Welcome to Festivals’ Book Club, in association with Vintage Books. Each month, we’ll be reading a different title and would love you to join us: either at our live book group in Cheltenham, or by sharing your thoughts online.
- We’ll announce the title on cheltenhamfestivals.com
- You have until the date of the Book Club to read it
- Cheltenham Festivals Member? Apply to take part in our LIVE Cheltenham group and receive a free copy of the book
- Like to purchase your own copy? Save 5% at Cheltenham Waterstones as a Cheltenham Festivals Member
- Read what our Book Group thought and add your own opinions and comments online
August Book Club:
The Constant Nymph Margaret Kennedy
In association with
It’s a novel about ideas… as well as the sort of delicious and merciless emotions that can make people exuberant or desperate
Focusing on a bohemian family and an unconventional romance, The Constant Nymph follows the lives of avant-garde composer Albert Sanger and his ‘Circus’ of assorted children, admirers and mistress. Living in a ramshackle chalet in the Alps, visitors are lured into this enchanting and unconventional life and the claims of respectability or upbringing fall away.
Thursday, August 14th at The Daily Bean, COOK, Bath Road, Cheltenham
Cheltenham Festivals Member? Apply for your free book and chance to attend.
Can’t attend? Save 5% on this title at Waterstones Cheltenham with Cheltenham Festivals Membership.
She is not only a romantic but an anarchist, and she knows the ways of men and women very well indeed
Note from the editor
THE CONSTANT NYMPH was originally published in the 1920s, and propelled its author Margaret Kennedy to fame. All these years later, it’s not hard to see why – it is a wonderful novel, ahead of its time in its depiction of people, of place, of a bohemian lifestyle and of the fall-out of a doomed love affair.

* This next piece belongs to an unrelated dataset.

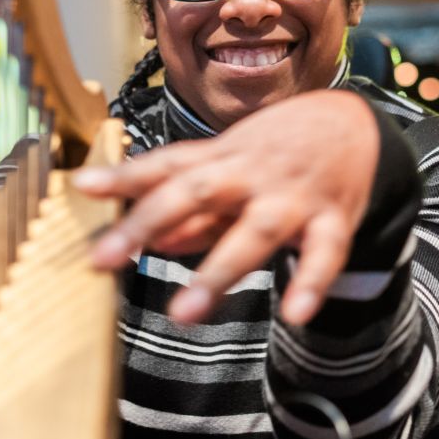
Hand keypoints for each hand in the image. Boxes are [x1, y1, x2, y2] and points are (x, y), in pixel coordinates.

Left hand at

It’s looming patriarchal protagonist Albert Sanger is a composer who lives in a run-down chalet in the Swiss Alps with his family, which consists of an assortment of children from various different past relationships. This seemingly carefree life is brought starkly into question by the arrival of an old friend of Albert’s and the subsequent love-affair that unfolds, shockingly, with his 15-year-old daughter Teresa. Kennedy evokes the nature of their ill-fated relationship with a kind of crystalline accuracy – this no conventional romance, and the agonies it inspires, the suffering of Teresa, is palpable; her grasp of the complex psychological make-up of her characters is startling. This is a wonderful, odd, unforgettable novel, as relevant now as it was 80 years ago.

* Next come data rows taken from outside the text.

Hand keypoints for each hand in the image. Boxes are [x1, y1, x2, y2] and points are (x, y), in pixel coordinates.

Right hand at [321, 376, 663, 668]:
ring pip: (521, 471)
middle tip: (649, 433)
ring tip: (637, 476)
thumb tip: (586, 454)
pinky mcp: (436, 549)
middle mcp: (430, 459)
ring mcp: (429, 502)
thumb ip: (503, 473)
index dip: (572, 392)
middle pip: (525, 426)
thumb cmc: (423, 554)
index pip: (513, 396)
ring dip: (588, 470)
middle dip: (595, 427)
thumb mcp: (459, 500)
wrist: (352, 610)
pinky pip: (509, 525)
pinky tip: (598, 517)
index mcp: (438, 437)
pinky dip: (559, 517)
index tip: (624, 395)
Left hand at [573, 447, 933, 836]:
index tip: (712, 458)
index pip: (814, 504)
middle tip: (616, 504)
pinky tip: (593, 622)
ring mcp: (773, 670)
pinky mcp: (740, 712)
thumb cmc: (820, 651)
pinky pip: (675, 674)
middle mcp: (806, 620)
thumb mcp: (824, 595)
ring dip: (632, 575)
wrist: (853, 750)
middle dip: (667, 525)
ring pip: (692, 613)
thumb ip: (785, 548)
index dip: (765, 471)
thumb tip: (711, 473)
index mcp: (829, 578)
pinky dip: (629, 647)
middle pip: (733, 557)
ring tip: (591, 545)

Helen Francis, Editor, Vintage Books
About Margaret Kennedy
Margaret Kennedy was born in London on 23 April 1896, the eldest of four children. She attended Cheltenham Ladies’ College, then went on to study history at Somerville College, Oxford. Her first book, a commissioned work of history, was published in 1922 and was soon followed by her first work of fiction, The Ladies of Lyndon (1923). Her second novel, The Constant Nymph (1924), became a worldwide bestseller, and with it Kennedy became a well-known and highly praised writer. The following year she married David Davies, a barrister; they lived in London and had three children. Kennedy went on to write fifteen further novels, many of which were critically commended – Troy Chimneys (1953) was awarded the James Tait Black Memorial Prize. She also wrote plays, adapting both The Constant Nymph and its sequel The Fool of the Family very successfully. The former opened in the West End in 1926, starring Noel Coward followed by John Gielgud, to great acclaim. Three different film versions of The Constant Nymph, featuring stars of the time such as Ivor Novello and Joan Fontaine, were equally popular, and led to Kennedy’s engagement in film work for a number of years from the late 1930s. She also published a study of Jane Austen (1950) and a work of literary criticism, The Outlaws on Parnassus, in 1958. In 1964 Margaret Kennedy moved from London to Woodstock, Oxfordshire, where she lived until her death on 31 July 1967.